Slow Gardening isn’t lazy or passive – it actually involves doing more stuff, carefully selected to be productive without senseless, repetitive chores. By focusing on seasonal rhythms and local conditions, it helps the gardener get more from the garden while better appreciating how leisure time - and energy are spent.
More than mere tips for easy gardening, it’s more about thinking “long haul” and taking it easy. Life has lots of pressures - why include them in the garden?
Some ways of slowing down in the garden:
- Spread out your chores; do a little all alongs instead of overloading weekends.
- Stop planting like farmers, all at once; plant a little at a time when the season and weather are right. Plant raised beds and containers continually all year.
- Develop a long-term, relaxing garden pursuit such as bonsai or topiary, garden photography, growing cutfowers, collecting or hybridizing cultivars of a favorite plant, a manicured but small "hobby" lawn, composting, or beekeeping.
- Garden for all the senses – wind chimes are as important as nice fragrances.
- Right plant, right place - choose pest-resistant plants well-adapted to your local climate and soils, plant them well, and let them grow without being pushed. Try untested new plants in a small area to see how they grow for you.
- Have something in bloom every week, if not every day, of the year. Include plants that bloom in the evening, and notice the moths that visit after dark.
- Carefully select and display sculpture or other garden art, for all-year inspiration. Have local artisans create art or working bits (gates, etc.)
- Grow your own – propagate enough plants for you and friends or neighbors.
- Grow your own fruit. Dry some or make preserves to share with others.
- Lose some of the lawn, making it smaler and neater, with edges and corners easier to mow with less backing up. Lighten up on fertilizers and pesticides, enjoy a few wildflowers. Let a small area become a "meadow" lawn.
- Let some hedges grow informally, instead of keeping everything tightly sheared. Or create a hedgerow with mixed plants and wildlife.
- Design your landscape for people-comfort. Include all-weather seating, dry paving, shade in the summer, and wind protection in the winter.
- Install a fire pit and waterfall, and use them as part-time relief from television.
- When practical, use quiet hand tools over noisy power equipment. Keep digging and cutting tools sharp and efficient.
- Get personal with your weather - use a rain gauge and outdoor thermometer.
- Enjoy and put the sun to work - hang a clothesline, make sun tea.
- Garden to encourage year-round wildlife.

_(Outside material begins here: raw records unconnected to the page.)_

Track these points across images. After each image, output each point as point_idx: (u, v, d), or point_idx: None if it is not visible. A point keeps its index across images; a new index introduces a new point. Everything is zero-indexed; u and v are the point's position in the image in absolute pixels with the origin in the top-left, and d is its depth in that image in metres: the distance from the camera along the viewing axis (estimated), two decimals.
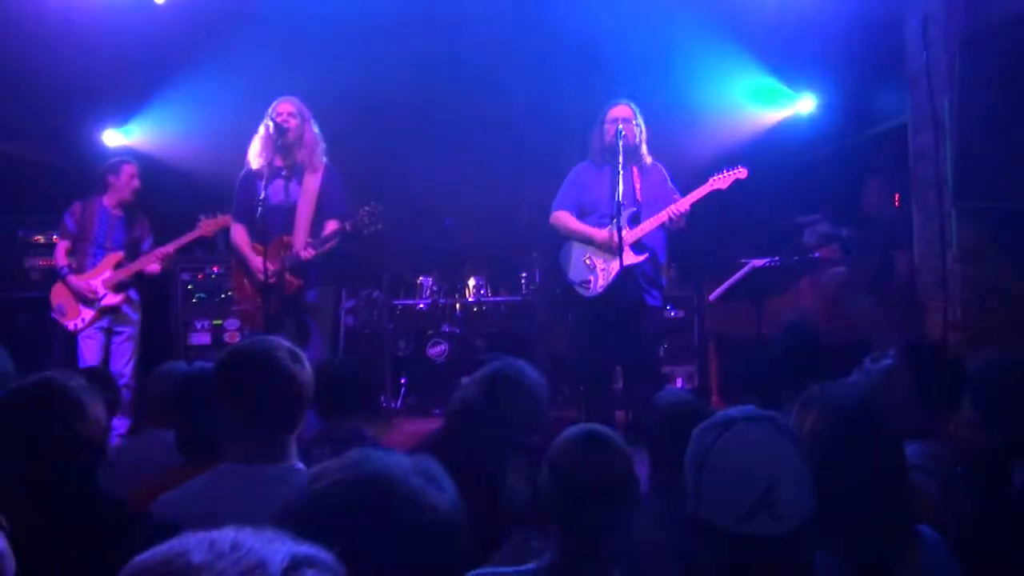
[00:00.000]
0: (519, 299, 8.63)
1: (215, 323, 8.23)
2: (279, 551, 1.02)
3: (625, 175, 5.82)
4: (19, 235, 8.02)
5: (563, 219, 6.15)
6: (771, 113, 8.31)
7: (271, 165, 5.98)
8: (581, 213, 6.12)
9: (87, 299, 6.82)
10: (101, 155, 7.77)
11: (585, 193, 6.13)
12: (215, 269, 8.29)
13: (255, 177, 6.04)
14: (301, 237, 5.96)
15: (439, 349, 8.24)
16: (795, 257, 6.31)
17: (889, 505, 2.20)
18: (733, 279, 5.96)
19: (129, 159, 7.17)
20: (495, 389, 3.12)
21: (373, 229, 5.84)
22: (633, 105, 6.10)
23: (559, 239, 6.28)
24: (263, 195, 5.85)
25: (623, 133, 5.86)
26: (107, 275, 6.87)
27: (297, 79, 7.09)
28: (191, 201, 7.36)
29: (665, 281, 6.43)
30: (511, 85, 8.06)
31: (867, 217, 7.17)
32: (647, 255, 5.93)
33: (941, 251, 5.86)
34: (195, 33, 7.58)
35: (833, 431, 2.23)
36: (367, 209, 5.84)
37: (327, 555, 1.07)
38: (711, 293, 6.42)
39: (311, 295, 6.10)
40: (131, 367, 6.95)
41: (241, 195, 6.17)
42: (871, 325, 6.52)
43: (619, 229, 5.66)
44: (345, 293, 8.67)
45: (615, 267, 5.78)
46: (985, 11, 5.59)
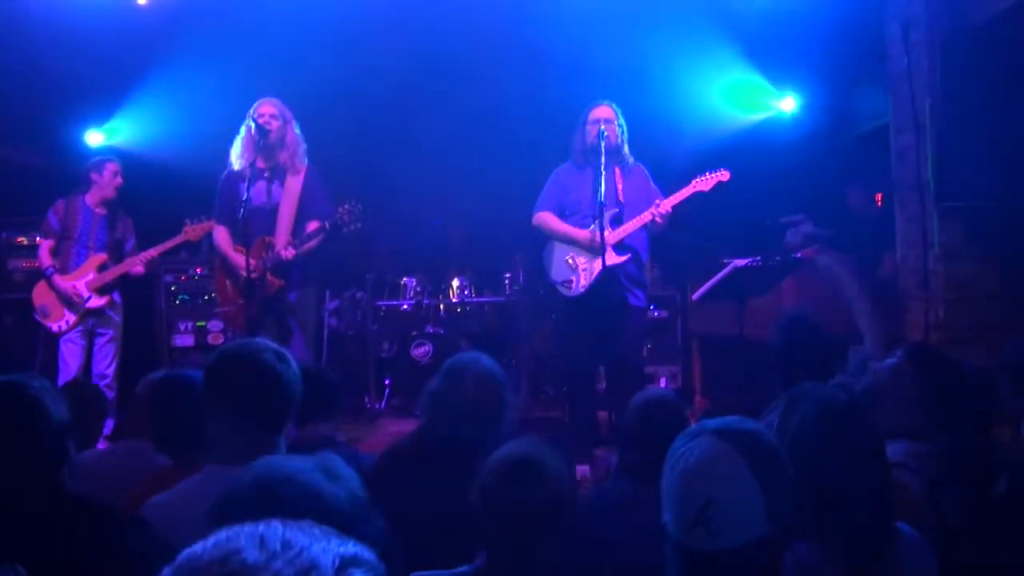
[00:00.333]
0: (503, 299, 8.62)
1: (198, 324, 8.20)
2: (328, 551, 1.03)
3: (607, 176, 5.83)
4: (1, 236, 7.98)
5: (546, 220, 6.15)
6: (754, 113, 8.34)
7: (253, 166, 5.95)
8: (563, 214, 6.12)
9: (72, 301, 6.79)
10: (83, 155, 7.73)
11: (567, 194, 6.14)
12: (198, 271, 8.26)
13: (237, 179, 6.02)
14: (283, 238, 5.94)
15: (423, 350, 8.23)
16: (777, 257, 6.32)
17: (871, 503, 2.21)
18: (715, 279, 5.96)
19: (112, 157, 7.15)
20: (451, 377, 3.24)
21: (353, 228, 5.83)
22: (615, 106, 6.10)
23: (542, 239, 6.28)
24: (245, 197, 5.83)
25: (605, 134, 5.87)
26: (91, 277, 6.84)
27: (280, 80, 7.07)
28: (174, 201, 7.36)
29: (648, 281, 6.45)
30: (495, 86, 8.06)
31: (851, 217, 7.20)
32: (629, 255, 5.94)
33: (923, 252, 5.89)
34: (178, 34, 7.56)
35: (817, 430, 2.24)
36: (347, 208, 5.82)
37: (370, 553, 1.08)
38: (694, 293, 6.43)
39: (292, 296, 6.09)
40: (113, 368, 6.95)
41: (223, 197, 6.16)
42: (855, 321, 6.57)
43: (601, 230, 5.67)
44: (328, 294, 8.65)
45: (597, 267, 5.79)
46: (966, 13, 5.63)
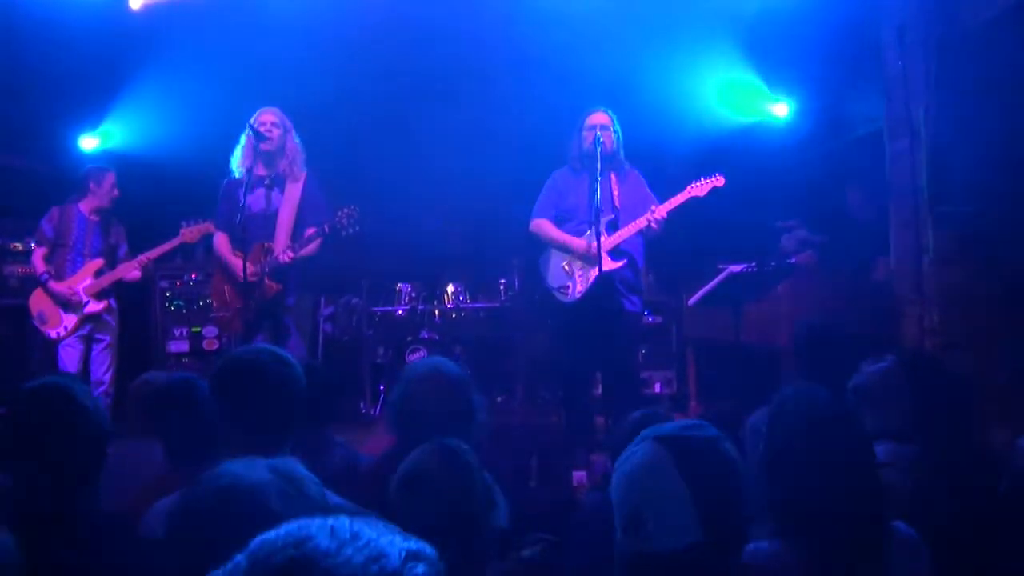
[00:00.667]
0: (498, 305, 8.62)
1: (193, 330, 8.20)
2: (394, 544, 1.06)
3: (603, 182, 5.85)
4: None
5: (543, 227, 6.16)
6: (749, 117, 8.36)
7: (253, 174, 6.01)
8: (559, 219, 6.14)
9: (70, 303, 6.78)
10: (78, 160, 7.74)
11: (563, 199, 6.15)
12: (193, 276, 8.26)
13: (237, 186, 6.07)
14: (282, 243, 5.98)
15: (418, 356, 8.22)
16: (772, 263, 6.33)
17: (860, 503, 2.23)
18: (711, 284, 5.98)
19: (110, 168, 7.13)
20: (409, 389, 3.26)
21: (352, 230, 5.84)
22: (611, 112, 6.13)
23: (538, 245, 6.29)
24: (244, 203, 5.87)
25: (601, 140, 5.89)
26: (88, 282, 6.83)
27: (274, 84, 7.08)
28: (168, 205, 7.34)
29: (644, 286, 6.45)
30: (490, 91, 8.06)
31: (847, 222, 7.21)
32: (625, 261, 5.95)
33: (917, 256, 5.90)
34: (172, 38, 7.56)
35: (807, 432, 2.27)
36: (346, 211, 5.84)
37: (431, 550, 1.10)
38: (690, 298, 6.44)
39: (290, 300, 6.15)
40: (110, 375, 6.95)
41: (223, 203, 6.23)
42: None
43: (598, 235, 5.68)
44: (323, 300, 8.65)
45: (593, 273, 5.80)
46: (961, 17, 5.64)
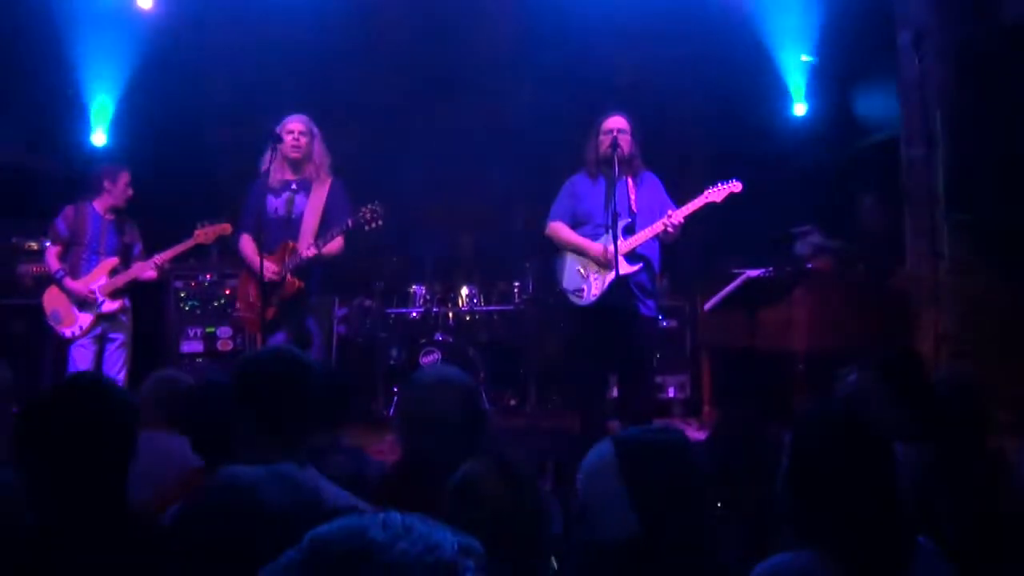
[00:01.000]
0: (511, 308, 8.63)
1: (208, 330, 8.20)
2: (447, 537, 1.07)
3: (620, 186, 5.84)
4: (11, 241, 7.98)
5: (559, 231, 6.15)
6: (766, 122, 8.34)
7: (280, 179, 6.21)
8: (575, 223, 6.13)
9: (87, 301, 6.79)
10: (91, 157, 7.76)
11: (579, 204, 6.14)
12: (208, 277, 8.27)
13: (264, 189, 6.18)
14: (306, 242, 6.09)
15: (432, 358, 8.22)
16: (788, 268, 6.33)
17: (885, 519, 2.21)
18: (727, 289, 5.97)
19: (125, 166, 7.14)
20: (417, 397, 3.17)
21: (375, 225, 5.91)
22: (628, 116, 6.12)
23: (552, 248, 6.29)
24: (271, 207, 6.12)
25: (618, 144, 5.88)
26: (103, 281, 6.84)
27: (288, 84, 7.11)
28: (181, 207, 7.35)
29: (659, 291, 6.44)
30: (505, 94, 8.08)
31: (862, 229, 7.20)
32: (641, 265, 5.94)
33: (933, 263, 5.89)
34: (186, 36, 7.59)
35: (831, 446, 2.26)
36: (369, 207, 5.92)
37: (479, 545, 1.11)
38: (705, 303, 6.43)
39: (313, 299, 6.27)
40: (123, 375, 6.93)
41: (249, 206, 6.30)
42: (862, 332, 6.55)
43: (614, 240, 5.67)
44: (337, 301, 8.67)
45: (609, 277, 5.79)
46: (979, 23, 5.63)
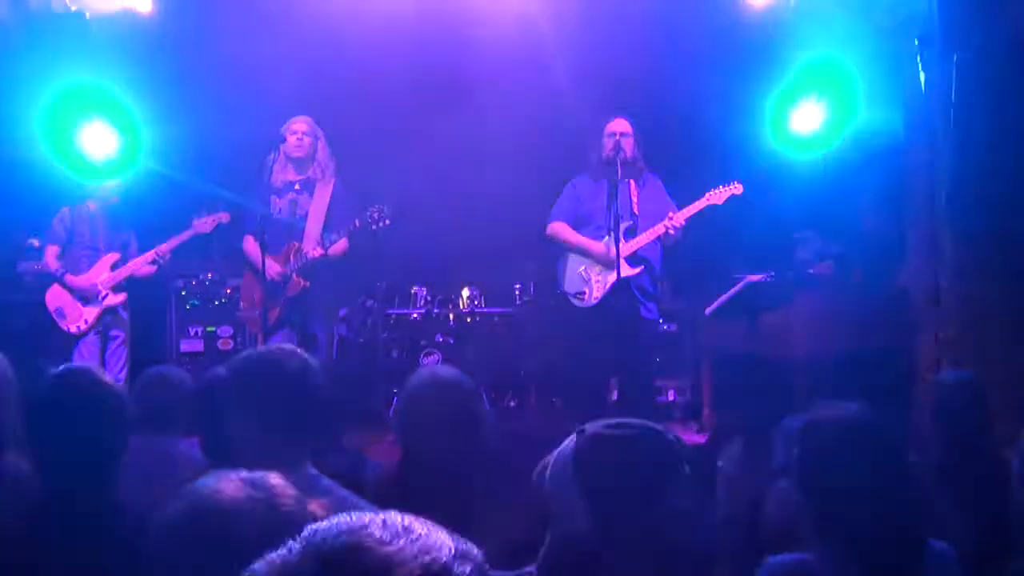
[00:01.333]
0: (512, 310, 8.62)
1: (208, 329, 8.17)
2: (442, 541, 1.08)
3: (622, 188, 5.85)
4: (13, 237, 7.98)
5: (560, 231, 6.17)
6: (768, 125, 8.31)
7: (284, 179, 6.26)
8: (577, 225, 6.14)
9: (89, 296, 6.80)
10: (90, 157, 7.75)
11: (581, 205, 6.16)
12: (209, 275, 8.26)
13: (269, 190, 6.21)
14: (311, 242, 6.12)
15: (432, 359, 8.23)
16: (790, 273, 6.33)
17: (897, 520, 2.21)
18: (729, 293, 5.98)
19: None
20: (413, 392, 3.20)
21: (382, 224, 5.92)
22: (631, 119, 6.13)
23: (553, 250, 6.29)
24: (275, 208, 6.16)
25: (621, 147, 5.89)
26: (105, 276, 6.85)
27: (288, 84, 7.10)
28: (180, 207, 7.35)
29: (660, 294, 6.45)
30: (508, 97, 8.06)
31: (864, 234, 7.18)
32: (643, 267, 5.95)
33: (934, 270, 5.88)
34: (186, 34, 7.58)
35: (842, 447, 2.26)
36: (376, 208, 5.93)
37: (477, 551, 1.11)
38: (705, 307, 6.43)
39: (317, 301, 6.29)
40: (125, 373, 6.92)
41: (253, 207, 6.31)
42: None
43: (616, 242, 5.68)
44: (338, 302, 8.66)
45: (611, 279, 5.80)
46: (984, 30, 5.62)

Include a well-stocked bird feeder.
- Compost - or just a neat leaf pile, letting it work on its own schedule.
- Take it easy on vacation - visit public botanic gardens, and walk around older neighborhoods to savor what is grown locally by hands-on gardeners.
- Shop at a farmer’s market for in-season, locally-grown produce.
- Take advantage of area garden lectures, seminars, and shows.
- Browse good gardening sites on the Internet. Check out recommended links.
- Ponder the mysteries of the universe in the microcosm of your own back yard.
- Keep a garden journal, including online with digital photographs.
- Share relaxing garden techniques and easy, rewarding plants with children.
Do better. As Steve Bender, senior garden editor for Southern Living magazine says, “Maybe you can’t change the whole world. But by slightly modifying the way you garden, you can change your own back yard. And that’s a start.”